Rickson’s eyelids fluttered as he backtracked through the report’s subsidiary threads. Then he stopped, and Kian knew exactly which portion he had come to.
‘That’s it,’ Kian told him. ‘That’s what concerns me.’
And made him think that Rowena James really was being fed this information, which was irrelevant provided it was accurate.
‘Holy crap.’
‘An understatement.’
A mu-space transmission from Siganth had summoned the renegades: a signal picked up and later decoded by the surveillance stealth-sats that the intelligence service had placed around every xeno world. It was awful, and meant that Kian had played a part in enabling the creation of a hellworld.
‘The Siganthians are insane,’ said Rickson. ‘They invited the Anomaly to come to them? How could they do that?’
Kian did not consider himself a Siganth expert, except in the sense that virtually every Pilot and human alive knew even less about the place than he did.
‘For them, it must have been a kind of transcendence,’ he said to Rickson. ‘Fitted in with their notions of a hive mind, although different from Earth insects. They feel suffering when they’re torn into pieces, but those pieces are remade into other beings. It’s . . . different there.’

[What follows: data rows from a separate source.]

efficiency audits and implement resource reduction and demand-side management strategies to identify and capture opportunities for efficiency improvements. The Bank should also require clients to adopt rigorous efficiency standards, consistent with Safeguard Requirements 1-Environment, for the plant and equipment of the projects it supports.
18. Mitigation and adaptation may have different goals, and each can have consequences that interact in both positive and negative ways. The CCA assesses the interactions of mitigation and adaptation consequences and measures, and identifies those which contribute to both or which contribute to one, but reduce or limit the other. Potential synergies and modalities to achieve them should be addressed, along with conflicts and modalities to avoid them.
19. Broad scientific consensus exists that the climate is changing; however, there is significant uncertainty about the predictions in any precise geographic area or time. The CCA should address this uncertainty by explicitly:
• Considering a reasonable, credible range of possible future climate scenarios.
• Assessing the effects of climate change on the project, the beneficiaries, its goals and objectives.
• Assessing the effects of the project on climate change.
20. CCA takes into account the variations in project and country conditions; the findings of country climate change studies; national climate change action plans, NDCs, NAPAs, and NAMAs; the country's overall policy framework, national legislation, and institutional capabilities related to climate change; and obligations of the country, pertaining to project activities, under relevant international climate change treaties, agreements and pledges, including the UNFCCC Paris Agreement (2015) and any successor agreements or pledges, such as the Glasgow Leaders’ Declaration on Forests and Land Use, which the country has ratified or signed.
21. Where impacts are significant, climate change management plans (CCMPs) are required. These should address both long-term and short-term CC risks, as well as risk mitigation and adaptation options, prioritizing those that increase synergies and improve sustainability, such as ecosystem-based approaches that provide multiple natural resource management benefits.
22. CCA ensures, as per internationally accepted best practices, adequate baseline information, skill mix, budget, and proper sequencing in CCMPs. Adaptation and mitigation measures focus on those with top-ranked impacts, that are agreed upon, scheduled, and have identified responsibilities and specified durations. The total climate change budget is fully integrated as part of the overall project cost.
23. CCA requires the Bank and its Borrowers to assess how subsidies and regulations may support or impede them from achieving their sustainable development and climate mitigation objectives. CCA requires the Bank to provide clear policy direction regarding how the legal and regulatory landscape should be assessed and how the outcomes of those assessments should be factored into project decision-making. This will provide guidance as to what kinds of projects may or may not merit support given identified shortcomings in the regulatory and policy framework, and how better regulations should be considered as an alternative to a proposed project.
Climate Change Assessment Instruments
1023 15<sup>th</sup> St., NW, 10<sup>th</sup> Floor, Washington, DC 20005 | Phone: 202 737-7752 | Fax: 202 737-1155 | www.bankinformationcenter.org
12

Rickson blinked again, this time purely from bemusement.
‘How could you know? Oh—’
‘Right. I’ve visited the place.’
‘And the mu-space comms?’
It used to be common for human worlds to rent comms relays capable of transmitting into mu-space, until historic events on Fulgor forced Labyrinth’s authorities to rethink the policy. Now it was almost unknown, except under specific, legally constrained circumstances, with constant surveillance in place.
Except—
‘It’s my fault,’ said Kian. ‘I gave it to them.’
*
His interest in the Siganthians had been philosophical and scientific, but in cultural and political terms, Kian had believed that engaging more of Pilotkind in realspace xeno research helped to combat secessionism. On a less abstract level, he had observed the growing focus on Zajinets and understood that they were a dangerous enemy only because they belonged, like Pilots, to two universes. For other species, including the wealth of fearsome-looking metallic Siganthian species (to whatever extent the concept applied there, since the organisms tore apart and rebuilt each other all the time), it was easy to avoid possible conflict simply by disengaging from realspace. That disengagement was what Kian wanted to avoid.
Hence, as he explained to Rickson Ojuku, his low-key mission to Siganth two subjective years ago, along with a small team of volunteers from among fellow activists of the Tri-Fold Way, and the comms equipment they had left in situ, for no one had been able (or willing) to remain living on Siganth for extended periods of time. But that had been several time-dilating flights ago, and Kian had little idea what might have happened to those activists or their eventual replacements. As far as he knew, no Pilots had been caught up in the Anomaly, or harmed in any way before the Anomaly’s genesis.
‘What do we need to do now?’ asked Rickson.
Kian smiled. ‘I appreciate the we. You need to make sure that people in Labyrinth know about Siganthian comms equipment.’ It was understood that he, Kian, could never go there incognito – some Pilot would recognise him. ‘Just in case. It’s too late for Siganthians to lure Pilots to their world with false messages, now that the place is known to be a hell-world. But even so—’
‘They can communicate with the renegades, except it’s a what, gestalt-thing now, so it’s a global it, not a they, which means it probably won’t. Communicate, I mean.’ Rickson’s scattergun grammar seemed to cover his thinking about two things at once, because he added, ‘Admiral? Sir? There’s nothing you can do about a hellworld.’